[Photo sets of single scenes]
***

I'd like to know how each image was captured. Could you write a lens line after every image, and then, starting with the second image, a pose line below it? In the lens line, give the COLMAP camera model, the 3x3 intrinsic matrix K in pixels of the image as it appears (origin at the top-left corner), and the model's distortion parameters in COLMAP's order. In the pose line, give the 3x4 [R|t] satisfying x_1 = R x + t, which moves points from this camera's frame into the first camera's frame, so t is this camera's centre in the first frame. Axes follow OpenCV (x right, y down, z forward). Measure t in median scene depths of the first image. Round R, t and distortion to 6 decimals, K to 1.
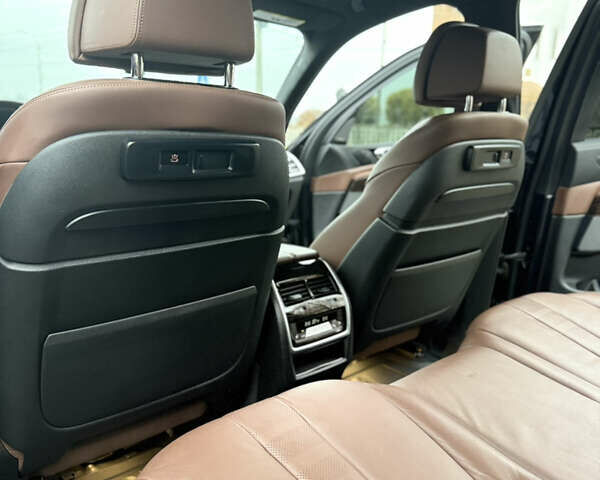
lens RADIAL K [[571.7, 0, 300.0], [0, 571.7, 240.0], [0, 0, 1]] dist [0.125610, -0.282692]
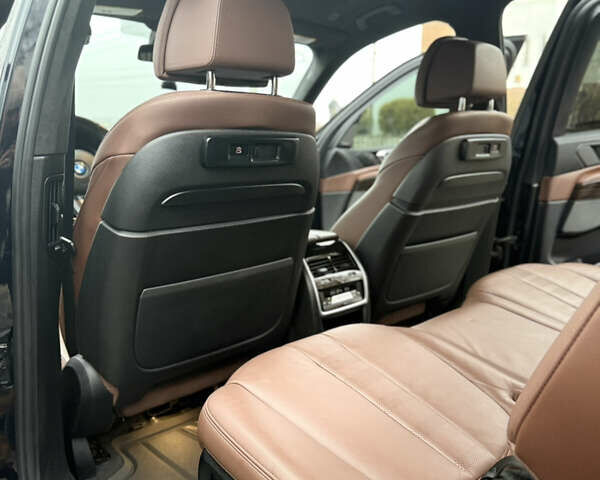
lens RADIAL K [[565.4, 0, 300.0], [0, 565.4, 240.0], [0, 0, 1]] dist [0.134374, -0.285631]
pose [[0.999524, -0.030685, 0.003174, -0.054058], [0.030738, 0.999365, -0.018011, 0.054228], [-0.002619, 0.018100, 0.999833, -0.173277]]
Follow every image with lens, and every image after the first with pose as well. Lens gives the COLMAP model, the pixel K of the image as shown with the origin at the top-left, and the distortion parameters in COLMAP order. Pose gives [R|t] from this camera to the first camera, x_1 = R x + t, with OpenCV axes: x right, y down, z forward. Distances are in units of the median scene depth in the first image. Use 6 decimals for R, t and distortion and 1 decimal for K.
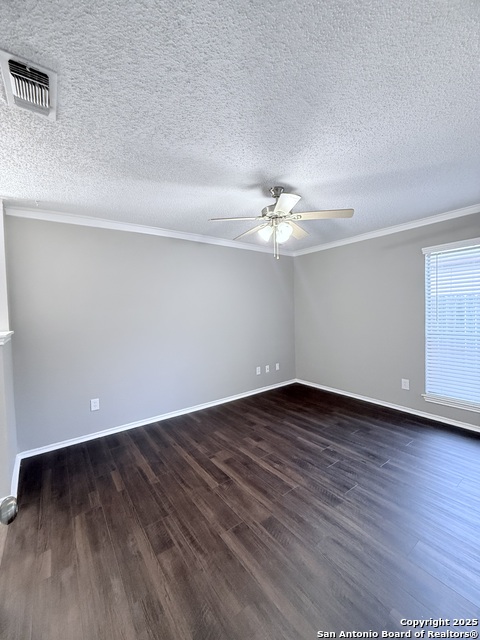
lens RADIAL K [[255.9, 0, 239.6], [0, 255.9, 318.1], [0, 0, 1]] dist [-0.001015, 0.000338]
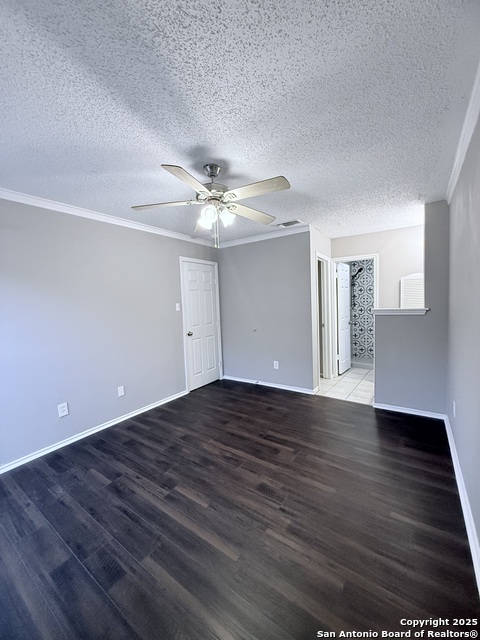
lens RADIAL K [[255.9, 0, 239.6], [0, 255.9, 318.1], [0, 0, 1]] dist [-0.001015, 0.000338]
pose [[-0.943384, 0.085455, -0.320505, 0.361010], [0.056585, 0.993542, 0.098349, -0.069699], [0.326839, 0.074645, -0.942128, 1.813704]]
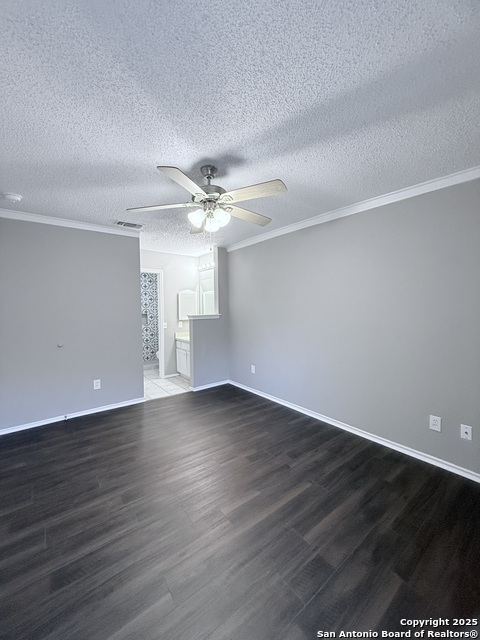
lens RADIAL K [[255.9, 0, 239.6], [0, 255.9, 318.1], [0, 0, 1]] dist [-0.001015, 0.000338]
pose [[0.039247, 0.078553, -0.996137, 1.003171], [-0.023508, 0.996702, 0.077671, -0.067228], [0.998953, 0.020369, 0.040964, 1.033672]]
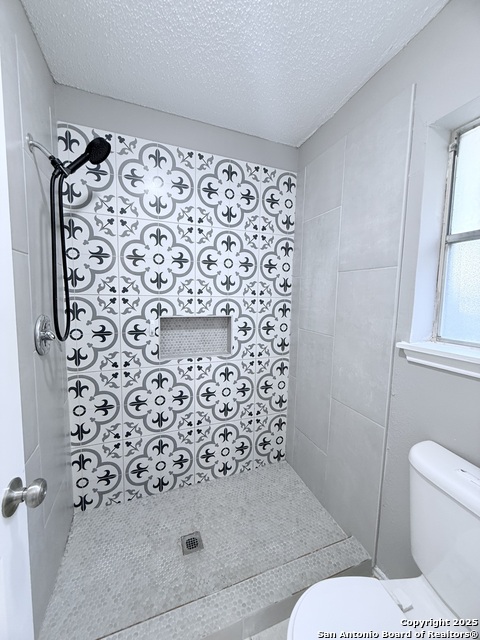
lens RADIAL K [[255.9, 0, 239.6], [0, 255.9, 318.1], [0, 0, 1]] dist [-0.001015, 0.000338]
pose [[-0.253140, 0.115412, -0.960521, -0.988040], [-0.044326, 0.990432, 0.130688, 0.024955], [0.966414, 0.075658, -0.245602, 0.387016]]
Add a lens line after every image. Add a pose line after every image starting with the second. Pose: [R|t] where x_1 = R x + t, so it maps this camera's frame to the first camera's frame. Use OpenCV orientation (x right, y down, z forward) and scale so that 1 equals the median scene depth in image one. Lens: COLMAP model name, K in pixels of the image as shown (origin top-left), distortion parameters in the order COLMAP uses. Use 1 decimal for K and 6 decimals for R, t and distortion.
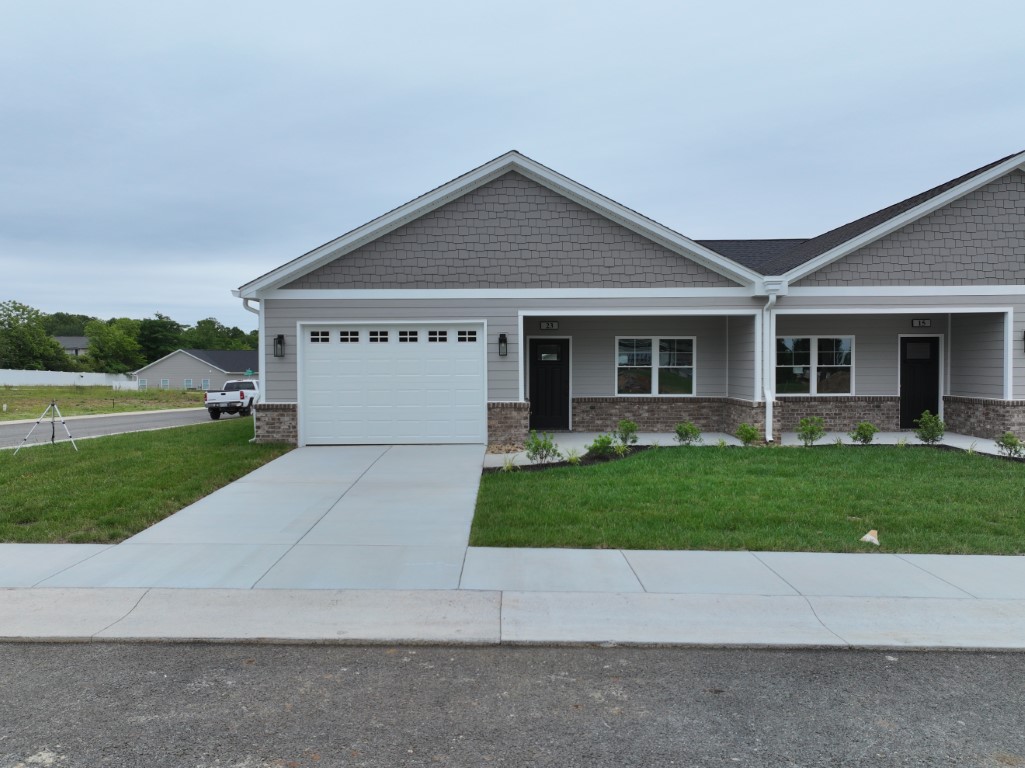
lens RADIAL K [[721.0, 0, 512.5], [0, 721.0, 384.0], [0, 0, 1]] dist [0.006289, 0.002750]
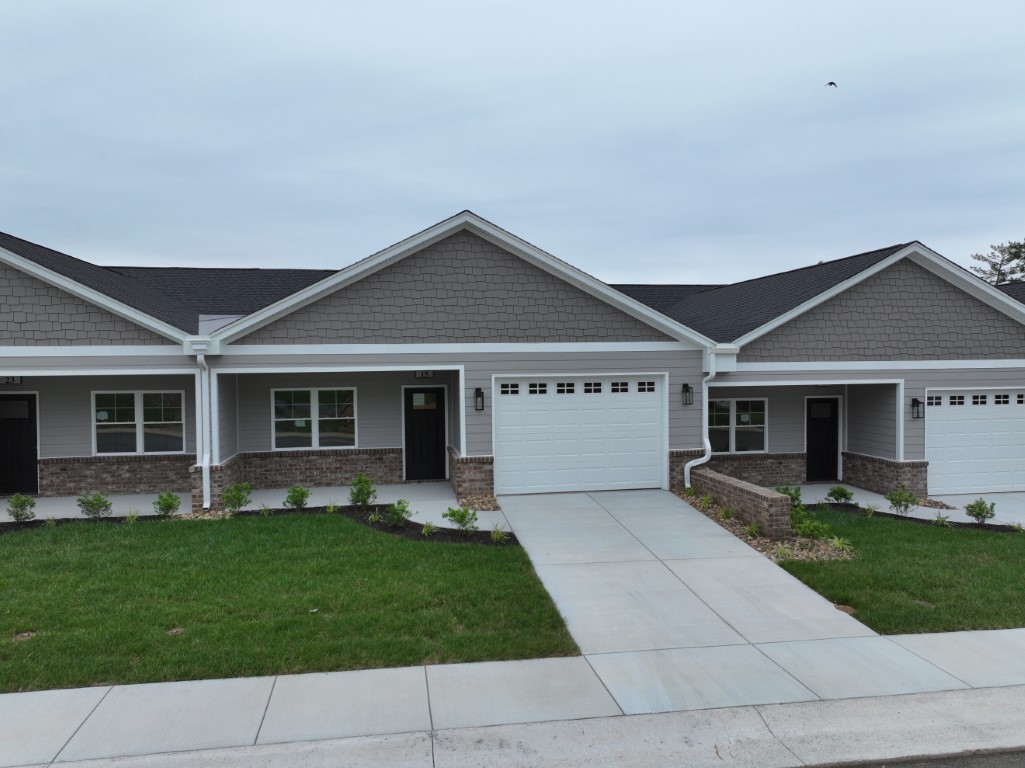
lens RADIAL K [[721.0, 0, 512.5], [0, 721.0, 384.0], [0, 0, 1]] dist [0.006289, 0.002750]
pose [[0.984570, -0.009931, 0.174707, 0.582823], [0.010089, 0.999949, -0.000013, -0.079116], [-0.174698, 0.001775, 0.984620, -0.004353]]
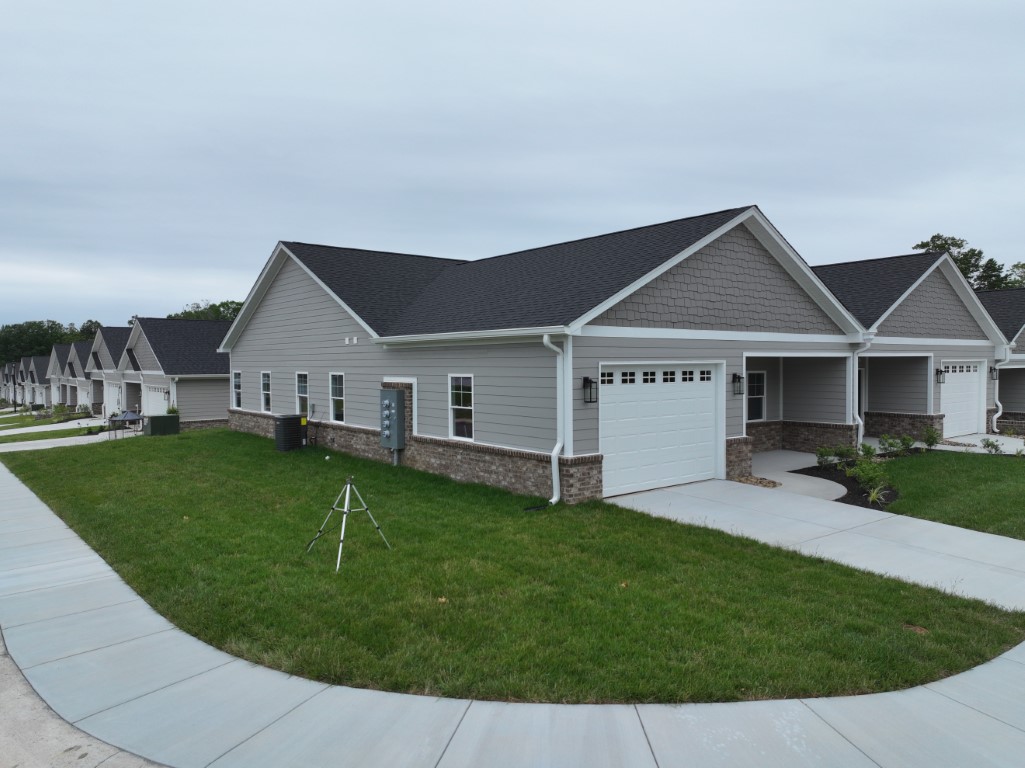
lens RADIAL K [[721.0, 0, 512.5], [0, 721.0, 384.0], [0, 0, 1]] dist [0.006289, 0.002750]
pose [[0.780798, -0.017771, 0.624531, -0.935785], [0.016996, 0.999830, 0.007202, -0.067543], [-0.624552, 0.004991, 0.780967, 0.372655]]
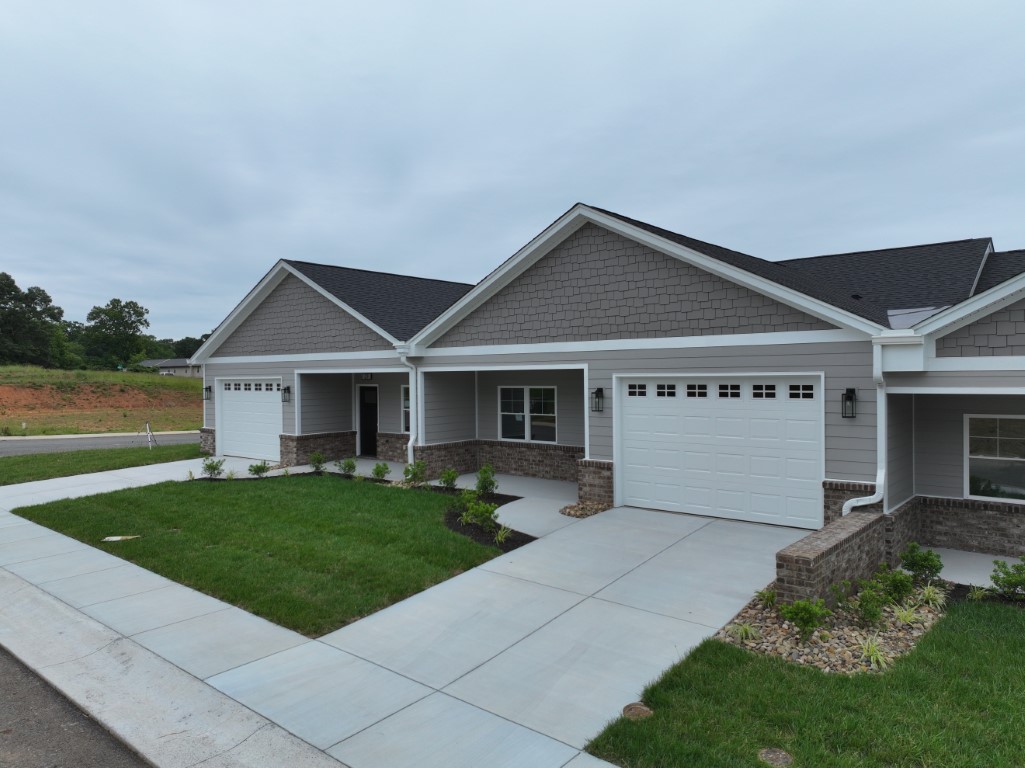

***

Task requirements :: Give the lines of all the rows above as a JSON list of strings, one string per line, skipping blank lines and leaving the pictures out.

Problem solution ::
[
  "I'd like to know how each image was captured. Could you write a lens line after every image, and then, starting with the second image, a pose line below it? In the lens line, give the COLMAP camera model, the 3x3 intrinsic matrix K in pixels of the image as it appears (origin at the top-left corner), and the model's distortion parameters in COLMAP's order. In the pose line, give the 3x4 [R|t] satisfying x_1 = R x + t, which moves points from this camera's frame into the first camera's frame, so t is this camera's centre in the first frame. Axes follow OpenCV (x right, y down, z forward). Measure t in median scene depths of the first image. Round R, t and distortion to 6 decimals, K to 1.",
  "lens RADIAL K [[571.7, 0, 300.0], [0, 571.7, 240.0], [0, 0, 1]] dist [0.125610, -0.282692]",
  "lens RADIAL K [[565.4, 0, 300.0], [0, 565.4, 240.0], [0, 0, 1]] dist [0.134374, -0.285631]",
  "pose [[0.999524, -0.030685, 0.003174, -0.054058], [0.030738, 0.999365, -0.018011, 0.054228], [-0.002619, 0.018100, 0.999833, -0.173277]]",
  "Follow every image with lens, and every image after the first with pose as well. Lens gives the COLMAP model, the pixel K of the image as shown with the origin at the top-left, and the distortion parameters in COLMAP order. Pose gives [R|t] from this camera to the first camera, x_1 = R x + t, with OpenCV axes: x right, y down, z forward. Distances are in units of the median scene depth in the first image. Use 6 decimals for R, t and distortion and 1 decimal for K.",
  "lens RADIAL K [[255.9, 0, 239.6], [0, 255.9, 318.1], [0, 0, 1]] dist [-0.001015, 0.000338]",
  "lens RADIAL K [[255.9, 0, 239.6], [0, 255.9, 318.1], [0, 0, 1]] dist [-0.001015, 0.000338]",
  "pose [[-0.943384, 0.085455, -0.320505, 0.361010], [0.056585, 0.993542, 0.098349, -0.069699], [0.326839, 0.074645, -0.942128, 1.813704]]",
  "lens RADIAL K [[255.9, 0, 239.6], [0, 255.9, 318.1], [0, 0, 1]] dist [-0.001015, 0.000338]",
  "pose [[0.039247, 0.078553, -0.996137, 1.003171], [-0.023508, 0.996702, 0.077671, -0.067228], [0.998953, 0.020369, 0.040964, 1.033672]]",
  "lens RADIAL K [[255.9, 0, 239.6], [0, 255.9, 318.1], [0, 0, 1]] dist [-0.001015, 0.000338]",
  "pose [[-0.253140, 0.115412, -0.960521, -0.988040], [-0.044326, 0.990432, 0.130688, 0.024955], [0.966414, 0.075658, -0.245602, 0.387016]]",
  "Add a lens line after every image. Add a pose line after every image starting with the second. Pose: [R|t] where x_1 = R x + t, so it maps this camera's frame to the first camera's frame. Use OpenCV orientation (x right, y down, z forward) and scale so that 1 equals the median scene depth in image one. Lens: COLMAP model name, K in pixels of the image as shown (origin top-left), distortion parameters in the order COLMAP uses. Use 1 decimal for K and 6 decimals for R, t and distortion.",
  "lens RADIAL K [[721.0, 0, 512.5], [0, 721.0, 384.0], [0, 0, 1]] dist [0.006289, 0.002750]",
  "lens RADIAL K [[721.0, 0, 512.5], [0, 721.0, 384.0], [0, 0, 1]] dist [0.006289, 0.002750]",
  "pose [[0.984570, -0.009931, 0.174707, 0.582823], [0.010089, 0.999949, -0.000013, -0.079116], [-0.174698, 0.001775, 0.984620, -0.004353]]",
  "lens RADIAL K [[721.0, 0, 512.5], [0, 721.0, 384.0], [0, 0, 1]] dist [0.006289, 0.002750]",
  "pose [[0.780798, -0.017771, 0.624531, -0.935785], [0.016996, 0.999830, 0.007202, -0.067543], [-0.624552, 0.004991, 0.780967, 0.372655]]"
]